Embora alguns digam ter medo, diversos moradores de um bairro de Teresópolis (região serrana do Rio) cogitam voltar a construir nos locais onde suas casas foram severamente atingidas pelos deslizamentos da última quarta-feira - inclusive em áreas condenadas pela Defesa Civil.
O pintor Anderson Magalhães, 33 anos, deveria ter se mudado para sua casa nova, que construiu no bairro do Féo, no último sábado. "Só faltava bater a laje, que já estava lá, comprada", disse à BBC Brasil.
No entanto, a chuva e os deslizamentos da quarta-feira anterior arruinaram a sua nova moradia, que teve o andar de baixo totalmente engolido pela lama que desceu do morro. "Ficaram cinco sacos de cimento lá, foi o que restou da minha obra."
Anderson mora de aluguel no mesmo bairro, em uma casa localizada em um ponto mais seguro. Agora, ele afirma que quer se mudar para outra zona da cidade, mas acha difícil conseguir outro lugar para morar.
"Se não tiver saída, eu com certeza pego o dinheiro do FGTS e volto pra minha casa no Féo", diz Anderson. "Vou lá, bato a laje na parte de cima, esqueço a parte de baixo e volto."
Sobre os riscos de ocorrerem novos deslizamentos como os da semana passada, o pintor afirma: "Se acontecer qualquer chuvinha, sai todo mundo de lá na hora, é o jeito."
Ele se mostra cético com a possibilidade de ganhar recursos do governo para construir outra casa. "Conheço gente no (bairro do) Perpétuo que perdeu tudo na outra enchente (ocorrida em 2002) e até hoje não ganhou nada."
Barreira contra a lama
Outro morador do Féo, o pedreiro Leonardo Caldeira Mizael, 31 anos, tinha sua casa situada alguns metros acima da de Anderson. Leonardo diz que a sua moradia serviu como uma barreira que impediu a lama e os destroços de arrasarem com muitas casas outras abaixo. "Vi até carro voando aqui do lado", afirma.
Dentro de casa, o pedreiro mostra os estragos. Enquanto a sala e a cozinha ficaram apenas sujas, o seu quarto teve uma parede demolida pelo deslizamento, ficando inundado pela lama. O muro do lado de fora da residência foi arrancado do lugar em sua quase totalidade.
Leonardo estava ampliando a sua casa, construindo outros quartos no andar de cima, mas seus planos ficaram em suspenso: a Defesa Civil mandou ele, a mulher e dois filhos saírem do local. Ele tem medo de continuar morando ali, mas diz que não pode esperar muito tempo pelo aval do poder público.

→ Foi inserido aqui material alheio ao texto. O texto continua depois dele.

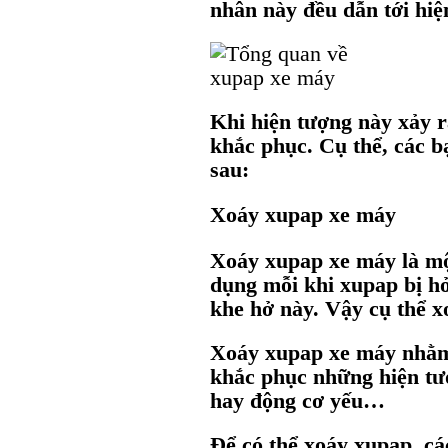
nhân này đều dẫn tới hi
Khi hiện tượng này xảy r
khắc phục. Cụ thể, các b
sau:
Xoáy xupap xe máy
Xoáy xupap xe máy là mộ
dụng mỗi khi xupap bị h
khe hở này. Vậy cụ thể 
Xoáy xupap xe máy nhằm 
khắc phục những hiện tư
hay động cơ yếu…
Để có thể xoáy xupap, cá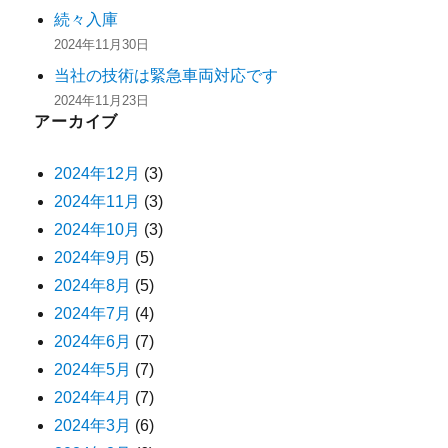
続々入庫
2024年11月30日
当社の技術は緊急車両対応です
2024年11月23日
アーカイブ
2024年12月
(3)
2024年11月
(3)
2024年10月
(3)
2024年9月
(5)
2024年8月
(5)
2024年7月
(4)
2024年6月
(7)
2024年5月
(7)
2024年4月
(7)
2024年3月
(6)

"A Defesa Civil veio aqui e disse que a casa estava condenada, mas eles também não dão um lugar pra gente ficar", afirma. "Certamente quero continuar construindo, e espero ajuda do governo e da prefeitura."
O pedreiro afirma que, se a administração municipal não fizer nada, a própria comunidade vai começar a efetuar a limpeza do barro na semana que vem. Depois disso, a reconstrução das casas é uma questão de tempo.
"Tentar de novo"
O porteiro Giovane de Souza, 33 anos, e sua mulher, a vendedora Vera de Fátima Machado da Silva, tiveram parte da sua casa destruída pela avalanche que atingiu o Féo na última quarta-feira. Segundo Giovane, duas paredes da parte de baixo da casa ruíram com o impacto da lama.
No entanto, Vera afirma que as fundações da sua residência não apresentam danos sérios, nem sequer rachaduras. "Até os vidros das janelas da parte de cima ficaram inteiros", diz.
Giovane e Vera se mostram reticentes de continuar em sua casa. A vendedora, principalmente, se mostra assustada: assim que a chuva começa a cair no Féo, ela foge da sua residência, onde foi buscar alguns pertences, e sobe o morro em direção de um local que considere seguro.
No entanto, a exemplo dos seus vizinhos, o casal não pretende esperar muito tempo para voltar a ter uma casa - nem que seja no mesmo local de antes.
"Eu estou pensando nisso. Vou dar um tempo e ver o que acontece. Querer, eu não quero (ficar), mas não sei se tem saída", afirma Vera. "Se a prefeitura demorar muito, o negócio é a gente ir lá e tentar de novo."
Poder público
O coordenador do 3º Centro de Apoio das Promotorias de Justiça Cíveis do Ministério Público do Rio, Leônidas Filippone, afirma que, pela experiência de casos anteriores, é sabido que pode ocorrer a reocupação de locais que estejam em risco.
"Estamos articulando com as prefeituras para que ela use poder de polícia para tomar medidas preventivas, para que casas desocupadas sejam interditadas e para evitar o retorno das pessoas", afirma.